The ancient slaves understood they were the victims of slavery. Our modern version of enslavement is couched in a belief that each of us choose our personal form of enslavement without understanding it as a form of slavery. Human manipulation has become an unconscious art of hyper suggestibility, which is similar to hypnosis, to engage in what Vance Packard wrote about in his 1957 book The Hidden Persuaders. He described Madison Avenue as getting people to “buy things they don’t need, at a price they can’t afford, to impress people they don’t like.” I suggest Big Pharma, along with big business, have refined these techniques to an art form and that they are manipulating people into asking their doctors for drugs and therapies they don’t necessarily need.

They got so good at it that drug companies were forced to inform the public of the side effects of their chemicals. In response, Big Pharma became more proficient at distracting and manipulating the attention of the public. Chamath Palihapitiya, former Facebook VP of User Growth stated; 

“The short-term, dopamine-driven feedback loops we’ve created are destroying how society works.”
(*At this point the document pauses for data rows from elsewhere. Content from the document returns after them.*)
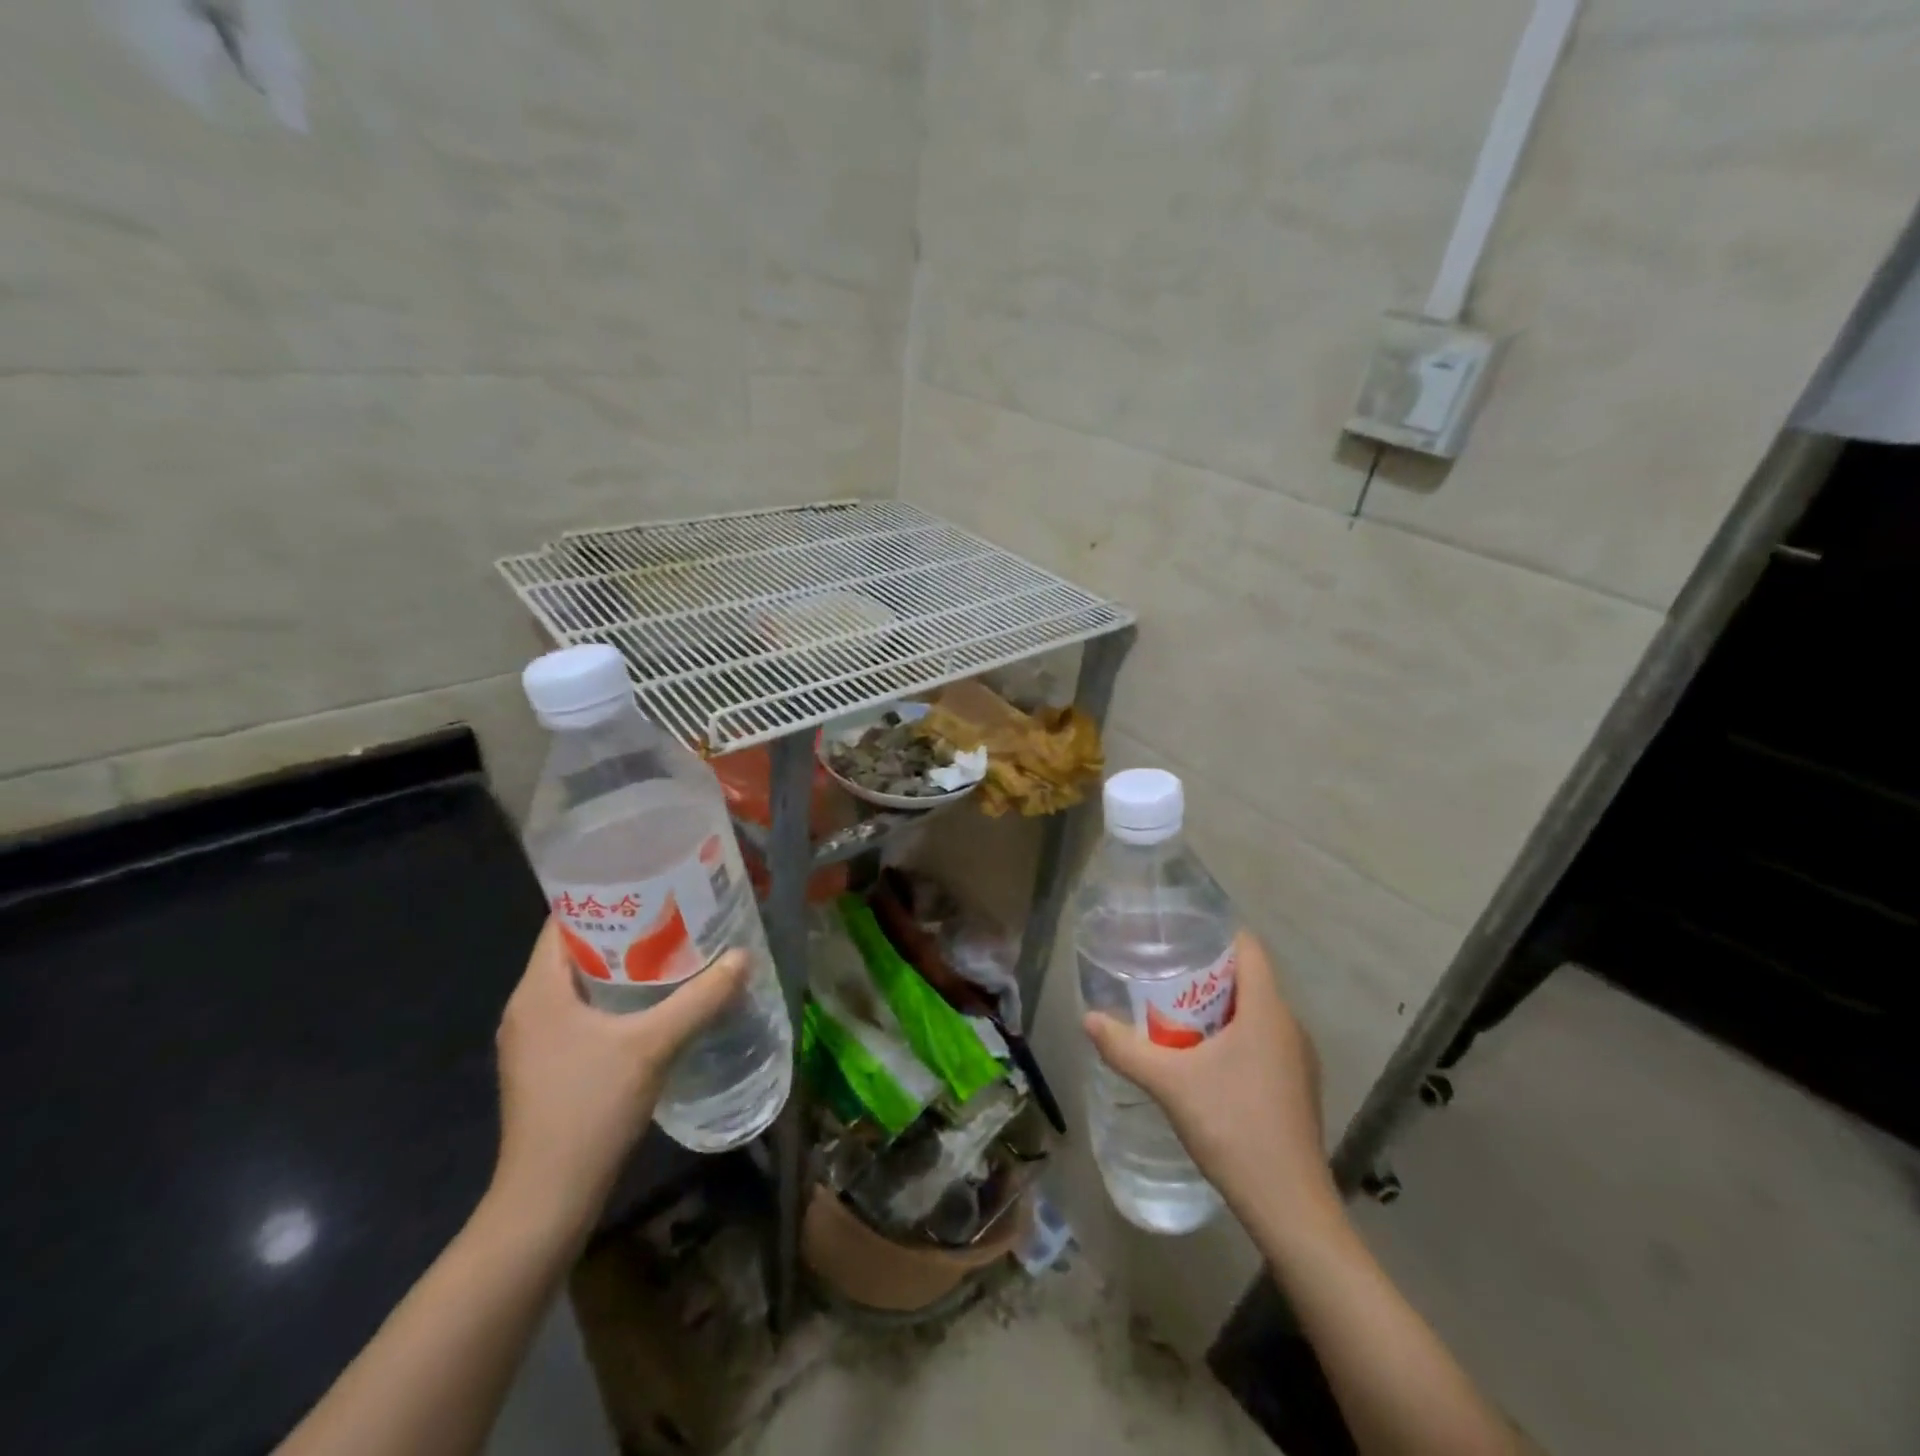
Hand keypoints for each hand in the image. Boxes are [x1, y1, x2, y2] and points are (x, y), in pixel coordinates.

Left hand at [489, 919, 748, 1240]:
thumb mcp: (654, 1046)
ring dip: (621, 965)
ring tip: (671, 949)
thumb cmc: (590, 1109)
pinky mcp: (545, 1065)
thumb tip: (743, 957)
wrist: (547, 1199)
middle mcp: (527, 1007)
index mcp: (538, 991)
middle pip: (575, 949)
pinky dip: (613, 997)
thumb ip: (700, 999)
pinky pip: (579, 1011)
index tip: (650, 883)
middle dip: (624, 929)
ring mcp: (532, 1040)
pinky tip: (652, 1002)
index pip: (563, 921)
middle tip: (674, 912)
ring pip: (579, 983)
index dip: (605, 897)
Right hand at [1083, 931, 1337, 1228]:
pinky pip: (1264, 1042)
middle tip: (1163, 976)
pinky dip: (1235, 1037)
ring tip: (1175, 1014)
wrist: (1289, 1205)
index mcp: (1267, 1011)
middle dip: (1207, 974)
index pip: (1249, 949)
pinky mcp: (1297, 1087)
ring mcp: (1299, 1060)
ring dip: (1220, 1008)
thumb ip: (1126, 1049)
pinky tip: (1204, 1060)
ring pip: (1257, 1014)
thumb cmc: (1232, 1127)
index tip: (1180, 936)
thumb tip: (1088, 1019)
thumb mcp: (1169, 1084)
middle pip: (1250, 980)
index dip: (1217, 934)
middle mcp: (1290, 1026)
Sean Parker, founder of Napster and former Facebook president said; 

“The thought process that went into building these applications, Facebook being the first of them, … was all about: “How do we consume as much of your time and conscious attention as possible? It’s a social validation feedback loop… You’re exploiting a vulnerability in human psychology … [The inventors] understood this, consciously, and we did it anyway.”

Chamath Palihapitiya, former Facebook VP of User Growth: 

“The short-term, dopamine-driven feedback loops we’ve created are destroying how society works.

Tristan Harris, former Google Design Ethicist: 

“There are a thousand people on the other side of the screen whose job it is to break down the self-regulation you have.”

Reed Hastings, Netflix CEO: 

“You know…when you watch a show on Netflix and you get addicted to it, you stay up late at night…we’re competing with [your] sleep…we actually compete with sleep. And we’re winning!

To me these are good examples of the culture game and the culture wars. Henry anticipated such possibilities with his term “brainwashing”. We are seeing the refinement of these in 2024 real time. It’s worth repeating what Henry said above

“Science is now being used to devise methods for enforcing a brainwashing ideology by which the great majority are made to think, feel and act as the privileged few demands, enslaving the minds of the many more completely than the minds of ancient slaves.

Slaves of ancient times knew they were slaves. Many of us assume we’re making our own decisions. Are we? In your mind, which form of slavery is the more dangerous? Henry continues;

“All this may indicate we are reverting to the ancient system, prevalent throughout almost the whole of civilization, wherein, the privileged few gathers to themselves the benefits of social organization while the masses are controlled in such a way that creativity will sink to a minimum.”

For Wieman, creativity that will sink to a minimum, is our innate, instinctual and intrinsic capacity for engaging in CI. Then Henry says something incredible. 

“This outcome is not inevitable [is he kidding me?] It can be prevented if [humankind] can be made to see the danger of it.”

How hard could/can that be? Seems simple enough, right? In my next entry I’ll pick up right where I’m leaving off. All of Henry’s quotes above are found on page 154 in RI.